具体的には、衣服の着脱や入浴などの生活習慣を身につけてもらったり、農業や軽作業、陶芸、木工といった作業を指導したり、施設における人間関係や不満、将来の不安の相談にのることもあります。働く場所は障がい者支援施設や高齢者の介護施設の他、就労移行支援事業所、就労継続支援事業所など多種多彩。いずれも一人ひとりの利用者様に寄り添い、快適な暮らしができるように支えることが大切です。

生活支援員に向いてる人って?
いつも笑顔で明るく、
相手に一生懸命向き合える誠実な人。

障がい者の中にはさまざまな生き辛さを抱え、不安や悩みを抱えている人もいます。そのため、いつも笑顔で周囲に明るい雰囲気を広げられる人は向いているでしょう。利用者様には繊細な心の持ち主も少なくないため、相手の立場を考えながら一緒に悩んで解決方法を探すような誠実さも大切です。また、スタッフ間での情報共有なども重要なことから、コミュニケーション能力も求められます。

生活支援員になるためには

生活支援員になるために必要な資格はありません。事業所によっては未経験から働ける職場も多いようです。ただし、福祉系の大学や短大、専門学校などで障がいや高齢者福祉について学び、社会福祉士や精神保健福祉士、介護福祉士、社会福祉主事任用資格といった資格を取得しておくと就職に有利でしょう。

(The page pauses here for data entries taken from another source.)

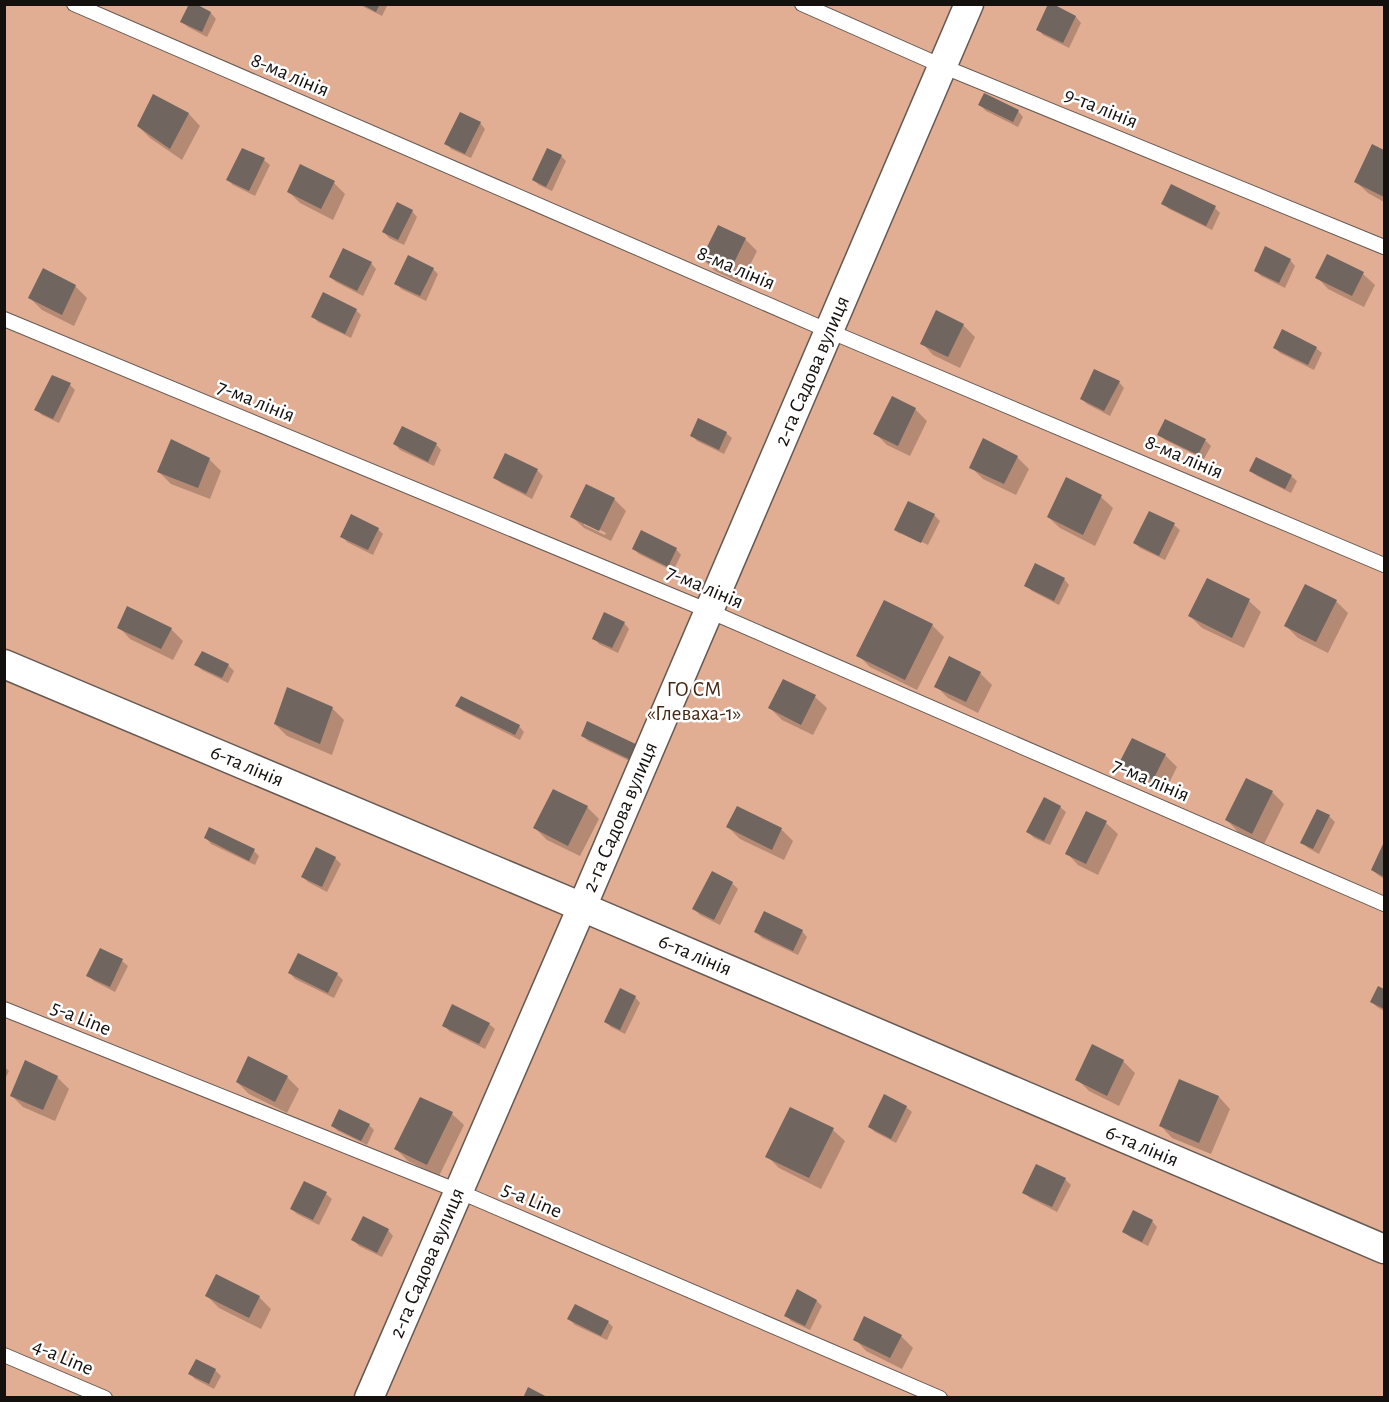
<svg xmlns="http://www.w3.org/2000/svg" width="1389" height="1402" font-family="'Alegreya Sans',sans-serif">
	<rect width="100%" height="100%" fill="#e9dbd4"/>
	<path fill="#e1ad93" d="M5,5H1384V1397H5Z"/>
	<path fill="#0003" fill-rule="evenodd" d="M192,4L211,13L216,19L207,37L188,27L182,22Z
		M358,4H388L382,16Z
		M1050,5L1076,17L1081,23L1069,48L1043,35L1038,29Z
		M154,96L189,114L200,126L182,160L150,138L138,126Z
		M980,105L1018,111L1023,117L1018,127L986,111Z
		M480,123L485,129L471,158L451,149L446,143Z
		M1373,146L1384,152V202L1368,193L1356,182Z
		M561,156L566,161L552,191L539,185L533,179Z
		M264,160L270,165L255,196L233,185L228,180Z
		M334,183L345,194L333,220L300,203L289,192Z
		M1163,203L1215,208L1220,213L1212,230L1169,209Z
		M412,211L417,217L404,245L389,238L384,232Z
		M745,239L757,251L741,283L715,271L703,259Z
		M1327,256L1363,274L1375,285L1364,307L1328,289L1317,277Z
		M1290,260L1295,266L1285,288L1261,276L1255,270Z
		M371,263L376,269L363,296L336,282L330,277Z
		M433,269L438,274L426,301L401,289L396,283Z
		M44,270L75,286L87,298L74,326L42,310L30,298Z
		M356,310L361,315L351,338L318,322L313,316Z
		M963,325L975,337L960,368L933,355L922,343Z
		M1275,348H1316L1322,353L1314,370L1280,353Z
		M1119,382L1124,388L1110,416L1087,404L1082,399Z
		M70,385L75,390L59,423L42,415L36,409Z
		M893,398L915,409L927,421L910,456L887,445L875,433Z
		M1166,421L1205,440L1211,446L1204,459L1165,440L1159,434Z
		M726,433L732,438L724,454L697,441L692,435Z
		M395,444H436L441,450L434,466L400,450Z
		M506,455L538,471L543,476L532,499L501,483L495,478Z
		M1017,457L1029,469L1016,495L983,479L971,467Z
		M209,459L221,471L210,499L171,484L159,472Z
		M1251,471L1291,476L1297,481L1291,493L1257,476Z
		M1067,479L1101,497L1113,508L1095,546L1060,528L1048,517Z
		M614,499L626,511L611,541L584,528L572,517ZM584,522L606,533L605,535L584,525Z
		M909,503L934,515L940,521L928,545L900,531V534L895,530Z
		M1149,513L1174,525L1180,530L1165,560L1140,548L1135,543Z
		M378,529L383,534L373,555L347,542L342,536Z
		M634,549H676L681,555L673,571L639,554Z
		M1064,579L1069,585L1059,605L1032,591L1026,585Z
		M1207,580L1249,601L1261,612L1244,648L1202,628L1190,616Z
		M1336,601L1348,613L1328,653L1298,638L1286,626Z
		M624,623L629,629L618,653L599,644L594,638Z
		M932,625L944,637L917,690L870,667L858,655Z
		M119,627L171,629L183,641L173,660L130,639Z
		M196,665H228L234,671L228,683L202,670Z
		M980,673L992,685L978,713L948,698L936,686Z
		M815,697L827,708L813,735L782,720L770,708Z
		M457,706L519,726L524,732L520,740L463,711Z
		M332,708L344,720L332,755L287,736L275,724Z
		M588,723L640,766L588,741L582,735Z
		M1165,755L1177,767L1165,791L1133,775L1121,763Z
		M1272,792L1284,804L1264,844L1238,832L1227,820Z
		M587,807L599,819L580,856L547,840L535,828Z
		M1060,807L1066,812L1050,845L1034,838L1028,832Z
		M1329,816L1335,822L1319,854L1308,848L1302,842Z
		M1106,823L1118,834L1098,875L1078,865L1067,853Z
		M728,827L781,829L793,841L784,860L740,839Z
		M206,838L254,851L259,856L255,865L211,844Z
		M1384,847V879L1378,875L1373,870Z
		M317,849L335,858L341,864L327,892L308,882L303,877Z
		M732,883L738,889L720,925L700,915L694,909Z
		M802,931L807,937L798,955L762,938L756,932Z
		M122,961L128,966L115,992L94,981L88,975Z
		M290,973L337,974L343,980L334,998L295,979Z
		M1379,988L1384,991V1011L1377,1007L1372,1002Z
		M635,997L640,1003L625,1034L611,1027L606,1022Z
		M489,1024L495,1029L485,1049L449,1031L444,1025Z
		M1093,1046L1123,1061L1135,1073L1119,1106L1089,1091L1077,1079Z
		M4,1067L9,1071L4,1081Z
		M57,1077L69,1089L55,1121L23,1107L11,1095Z
		M287,1077L299,1089L287,1113L249,1094L237,1082Z
		M1180,1081L1219,1097L1230,1109L1211,1154L1172,1138L1161,1126Z
		M421,1099L452,1114L464,1125L439,1176L408,1161L396,1149Z
		M906,1107L912,1112L896,1143L875,1132L870,1127Z
		M369,1125L374,1130L367,1145L338,1131L332,1126Z
		M833,1130L845,1141L821,1189L779,1168L767,1156Z
		M1065,1179L1071,1185L1057,1212L1030,1198L1024,1192Z
		M326,1194L332,1199L319,1225L297,1214L292,1209Z
		M1152,1221L1157,1227L1148,1246L1130,1237L1124,1232Z
		M388,1230L393,1236L382,1257L359,1246L353,1240Z
		M797,1291L817,1301L822,1306L810,1330L791,1321L786,1315Z
		M207,1296L259,1297L271,1309L261,1329L219,1308Z
		M569,1319L608,1322L613,1327L607,1340L575,1325Z
		M901,1336L913,1348L902,1369L866,1351L855,1339Z
		M215,1370L221,1376L214,1389L195,1379L190,1374Z"/>
	<path fill="#71655f" d="M189,4H196L211,12L202,32L180,22Z
		M361,4H380L376,12Z
		M1048,4H1053L1076,16L1063,43L1036,30Z
		M984,93L1019,110L1013,122L978,105Z
		M153,94L189,113L170,149L137,126Z
		M460,112L481,122L465,154L444,144Z
		M1372,144L1384,150V197L1354,182Z
		M242,148L265,158L249,191L226,180Z
		M547,148L562,155L546,187L532,180Z
		M300,164L335,181L321,209L287,192Z
		M1171,184L1216,206L1206,226L1161,204Z
		M397,202L413,210L398,240L382,232Z
		M718,225L746,238L729,273L701,259Z
		M1265,246L1291,259L1279,283L1254,271Z
		M343,248L372,262L357,291L329,277Z
		M1327,254L1364,272L1352,296L1315,278Z
		M408,255L434,268L420,296L394,284Z
		M43,268L76,285L62,315L28,298Z
		M323,292L357,309L345,334L311,317Z
		M936,310L964,324L948,357L920,344Z
		M1282,329L1317,347L1308,365L1273,348Z
		M1094,369L1120,381L1104,411L1080,399Z
		M52,375L71,383L53,419L34,410Z
		M892,396L916,408L898,446L873,434Z
		M698,418L727,432L719,450L690,436Z
		M1165,419L1206,439L1198,455L1157,435Z
		M402,426L437,443L428,462L393,444Z
		M983,438L1018,456L1004,484L969,468Z
		M171,439L210,458L198,488L157,472Z
		M505,453L538,469L526,494L493,478Z
		M1256,457L1292,475L1285,489L1249,471Z
		M1066,477L1102,495L1083,535L1047,517Z
		M586,484L615,498L599,531L570,517Z
		M908,501L935,514L921,543L894,530Z
		M1149,511L1175,523L1159,556L1133,543Z
		M351,514L379,528L368,550L340,537Z
		M641,530L677,548L668,567L632,549Z
		M1035,563L1065,578L1054,601L1024,586Z
		M1207,578L1250,599L1232,638L1188,616Z
		M1305,584L1337,600L1316,642L1284,626Z
		M884,600L933,624L905,680L856,656Z
		M127,606L172,628L161,649L117,628Z
		M604,612L625,622L612,648L592,639Z
		M202,651L229,664L222,678L194,665Z
		M949,656L981,672L966,702L934,687Z
		M783,679L816,695L801,725L768,708Z
		M287,687L333,707L320,744L274,724Z
		M461,696L520,725L515,735L455,706Z
		M587,721L642,747L635,762L581,736Z
		M1132,738L1166,754L1153,780L1119,763Z
		M1246,778L1273,791L1252,834L1225,820Z
		M553,789L588,806L568,846L533,828Z
		M1044,797L1061,806L1044,841L1026,832Z
		M737,806L782,828L772,850L726,827Z
		M1317,809L1330,815L1313,849L1300,843Z
		M1086,811L1107,821L1086,864L1065,854Z
		M209,827L255,849L249,861L204,838Z
		M1384,842V877L1371,870Z
		M316,847L336,857L322,887L301,877Z
		M712,871L733,882L714,920L692,909Z
		M764,911L803,930L793,951L754,932Z
		M100,948L123,959L110,987L86,976Z
		M298,953L338,973L328,993L288,973Z
		M1378,986L1384,989V1009L1370,1002Z
		M620,988L636,996L620,1030L604,1022Z
		M452,1004L490,1023L479,1044L442,1026Z
		M1092,1044L1124,1060L1107,1096L1075,1080Z
		M248,1056L288,1076L275,1102L236,1082Z
		M25,1060L58,1076L43,1110L10,1096Z
		M1179,1079L1219,1096L1199,1143L1159,1126Z
		M884,1094L907,1106L891,1139L868,1127Z
		M420,1097L453,1112L427,1165L394,1149Z
		M790,1107L834,1128L809,1178L765,1157Z
		M339,1109L370,1124L361,1141L331,1126Z
		M1036,1164L1066,1178L1052,1207L1022,1193Z
		M304,1181L327,1192L313,1220L290,1209Z
		M1133,1210L1153,1220L1142,1242L1122,1232Z
		M363,1216L389,1229L377,1253L351,1240Z
		M216,1274L260,1296L249,1318L205,1296Z
		M797,1289L817,1300L805,1326L784,1316Z
		M575,1304L609,1321L601,1336L567,1319Z
		M864,1316L902,1335L890,1358L853,1340Z
		M196,1359L216,1369L209,1384L188,1374Z
		M528,1387L549,1398H523Z"/>
	<g fill="none" stroke-linecap="round" stroke-linejoin="round">
		<defs>
			<path id="service" d="M74,4L829,331L1384,565
				M802,4L942,66L1384,247
				M4,319L709,611L1384,904
				M4,1009L458,1191L940,1398
				M4,1355L105,1398"/>
			<path id="minor" d="M4,664L582,907L1384,1249
				M369,1398L582,907L969,4"/>
		</defs>
		<use href="#service" stroke="#655953" stroke-width="16"/>
		<use href="#minor" stroke="#655953" stroke-width="31"/>
		<use href="#service" stroke="#fff" stroke-width="14"/>
		<use href="#minor" stroke="#fff" stroke-width="28"/>
	</g>
	<g text-anchor="middle" dominant-baseline="central" stroke-width="5" stroke-linejoin="round" paint-order="stroke">
		<g font-size="21" fill="#14100e" stroke="#fff">
			<text transform="translate(290 75) rotate(23)">8-ма лінія</text>
			<text transform="translate(1101 108) rotate(22)">9-та лінія</text>
			<text transform="translate(736 268) rotate(23)">8-ма лінія</text>
			<text transform="translate(812 371) rotate(-67)">2-га Садова вулиця</text>
			<text transform="translate(256 401) rotate(22)">7-ма лінія</text>
			<text transform="translate(1184 457) rotate(23)">8-ма лінія</text>
			<text transform="translate(705 587) rotate(23)">7-ма лінія</text>
			<text transform="translate(247 766) rotate(23)">6-та лінія</text>
			<text transform="translate(1151 780) rotate(23)">7-ма лінія</text>
			<text transform="translate(620 817) rotate(-67)">2-га Садова вулиця</text>
			<text transform="translate(695 955) rotate(23)">6-та лінія</text>
			<text transform="translate(81 1018) rotate(22)">5-a Line</text>
			<text transform="translate(1142 1146) rotate(23)">6-та лінія</text>
			<text transform="translate(532 1200) rotate(23)">5-a Line</text>
			<text transform="translate(427 1263) rotate(-67)">2-га Садова вулиця</text>
			<text transform="translate(63 1357) rotate(23)">4-a Line</text>
		</g>
		<g font-size="21" fill="#472613" stroke="#fff">
			<text x="694" y="689">ГО СМ<tspan x="694" dy="24">«Глеваха-1»</tspan></text>
		</g>
	</g>
	<rect width="1389" height="1402" fill="none" stroke="#14100e" stroke-width="12"/>
</svg>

また、利用者様の送迎を行う施設もあるため、普通自動車免許も取得するのもおすすめです。

ワンポイントアドバイス
就労継続支援事業所の
「A型」と「B型」の違いって?

障がい者が利用する施設の中で、「就労継続支援A型事業所」「就労継続支援B型事業所」の二つを聞いたことがありますか?いずれも利用者様に生産活動の機会を提供したり、就労に必要な知識や能力を身に付けてもらったり、「働くこと」の支援を行っています。A型は利用者様と雇用契約を結んだ上で最低賃金以上を保障し、時には一般就労への移行もサポート。B型は雇用契約を結んで働くことが難しい方に生産活動ごとの工賃を提供しています。これがA型とB型の大きな違いです。